Krasner’s brief is part of a petition filed by death row inmates Jermont Cox, who was convicted of three drug-related murders in 1992, and Kevin Marinelli, who was sentenced for a 1993 killing. The petition asks the Pennsylvania Supreme Court to consider the constitutionality of the state’s death penalty system.
“Pennsylvania administers a system of capital punishment that is replete with error, a national outlier in its design, and a mirror for the inequities and prejudices that plague American society,” the two men’s lawyers wrote in a February brief to the court.
The petition, however, has also met opposition from influential figures, including Pennsylvania Attorney General Josh Shapiro and the Philadelphia chapter of the Fraternal Order of Police.

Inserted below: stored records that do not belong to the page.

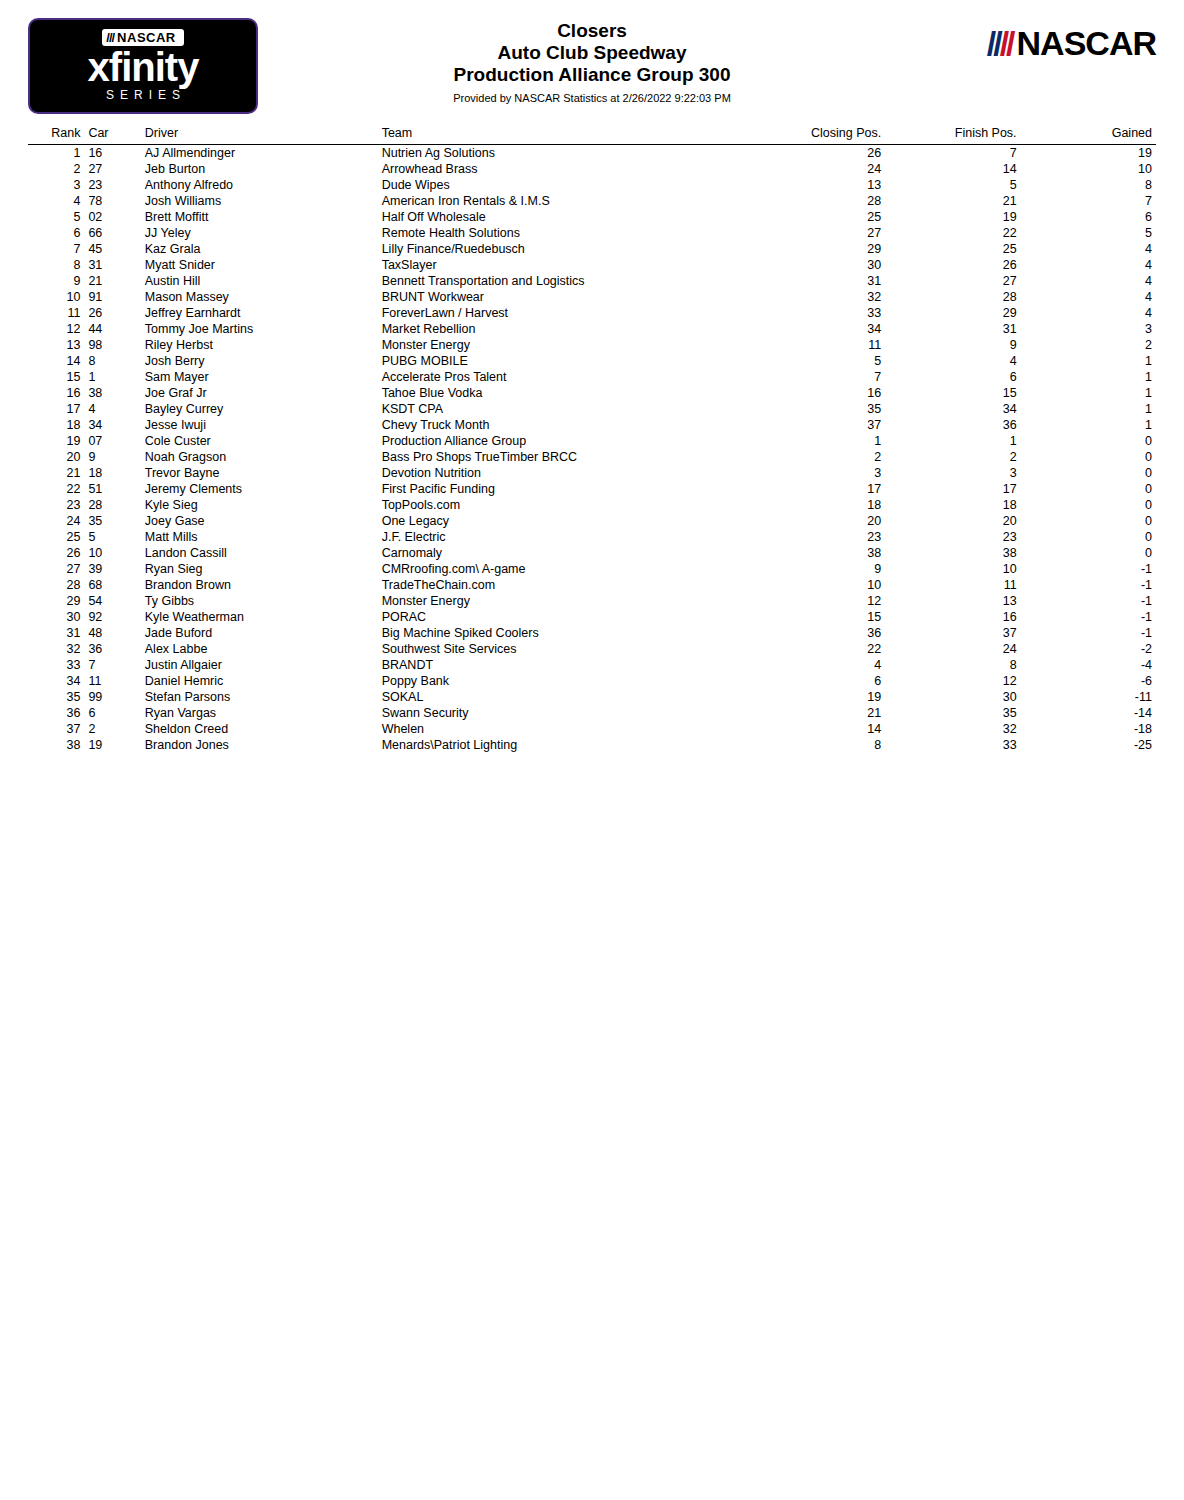///NASCAR
xfinity
SERIES
Closers
Auto Club Speedway
Production Alliance Group 300
Provided by NASCAR Statistics at 2/26/2022 9:22:03 PM
////NASCAR
| Rank | Car | Driver | Team | Closing Pos. | Finish Pos. | Gained |
| --- | --- | --- | --- | --- | --- | --- |
| 1 | 16 | AJ Allmendinger | Nutrien Ag Solutions | 26 | 7 | 19 |
| 2 | 27 | Jeb Burton | Arrowhead Brass | 24 | 14 | 10 |
| 3 | 23 | Anthony Alfredo | Dude Wipes | 13 | 5 | 8 |
| 4 | 78 | Josh Williams | American Iron Rentals & I.M.S | 28 | 21 | 7 |
| 5 | 02 | Brett Moffitt | Half Off Wholesale | 25 | 19 | 6 |
| 6 | 66 | JJ Yeley | Remote Health Solutions | 27 | 22 | 5 |
| 7 | 45 | Kaz Grala | Lilly Finance/Ruedebusch | 29 | 25 | 4 |
| 8 | 31 | Myatt Snider | TaxSlayer | 30 | 26 | 4 |
| 9 | 21 | Austin Hill | Bennett Transportation and Logistics | 31 | 27 | 4 |
| 10 | 91 | Mason Massey | BRUNT Workwear | 32 | 28 | 4 |
| 11 | 26 | Jeffrey Earnhardt | ForeverLawn / Harvest | 33 | 29 | 4 |
| 12 | 44 | Tommy Joe Martins | Market Rebellion | 34 | 31 | 3 |
| 13 | 98 | Riley Herbst | Monster Energy | 11 | 9 | 2 |
| 14 | 8 | Josh Berry | PUBG MOBILE | 5 | 4 | 1 |
| 15 | 1 | Sam Mayer | Accelerate Pros Talent | 7 | 6 | 1 |
| 16 | 38 | Joe Graf Jr | Tahoe Blue Vodka | 16 | 15 | 1 |
| 17 | 4 | Bayley Currey | KSDT CPA | 35 | 34 | 1 |
| 18 | 34 | Jesse Iwuji | Chevy Truck Month | 37 | 36 | 1 |
| 19 | 07 | Cole Custer | Production Alliance Group | 1 | 1 | 0 |
| 20 | 9 | Noah Gragson | Bass Pro Shops TrueTimber BRCC | 2 | 2 | 0 |
| 21 | 18 | Trevor Bayne | Devotion Nutrition | 3 | 3 | 0 |
| 22 | 51 | Jeremy Clements | First Pacific Funding | 17 | 17 | 0 |
| 23 | 28 | Kyle Sieg | TopPools.com | 18 | 18 | 0 |
| 24 | 35 | Joey Gase | One Legacy | 20 | 20 | 0 |
| 25 | 5 | Matt Mills | J.F. Electric | 23 | 23 | 0 |
| 26 | 10 | Landon Cassill | Carnomaly | 38 | 38 | 0 |
| 27 | 39 | Ryan Sieg | CMRroofing.com\ A-game | 9 | 10 | -1 |
| 28 | 68 | Brandon Brown | TradeTheChain.com | 10 | 11 | -1 |
| 29 | 54 | Ty Gibbs | Monster Energy | 12 | 13 | -1 |
| 30 | 92 | Kyle Weatherman | PORAC | 15 | 16 | -1 |
| 31 | 48 | Jade Buford | Big Machine Spiked Coolers | 36 | 37 | -1 |
| 32 | 36 | Alex Labbe | Southwest Site Services | 22 | 24 | -2 |
| 33 | 7 | Justin Allgaier | BRANDT | 4 | 8 | -4 |
| 34 | 11 | Daniel Hemric | Poppy Bank | 6 | 12 | -6 |
| 35 | 99 | Stefan Parsons | SOKAL | 19 | 30 | -11 |
| 36 | 6 | Ryan Vargas | Swann Security | 21 | 35 | -14 |
| 37 | 2 | Sheldon Creed | Whelen | 14 | 32 | -18 |
| 38 | 19 | Brandon Jones | Menards\Patriot Lighting | 8 | 33 | -25 |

Though the death penalty remains on Pennsylvania’s books, the state has only executed three people since 1978 and a moratorium on the practice has been in place since 2015, Reason magazine noted.
But death penalty opponents argue that the punishment, whether enforced often or not, can have consequences beyond those put to death.
Quinn Cozzens, an attorney with the Pennsylvania-based Abolitionist Law Center, told The Appeal that the punishment can be “used as a tool” in the plea bargaining process.
“They’re able to hang that over the heads of defendants,” Cozzens said.
Inmates on death row are also often held, for years, in solitary confinement, the attorney noted. And the cost of death penalty trials can be staggering for states. In 2016, The Reading Eagle reported that Pennsylvania had shelled out an estimated $816 million on the death penalty system since 1978.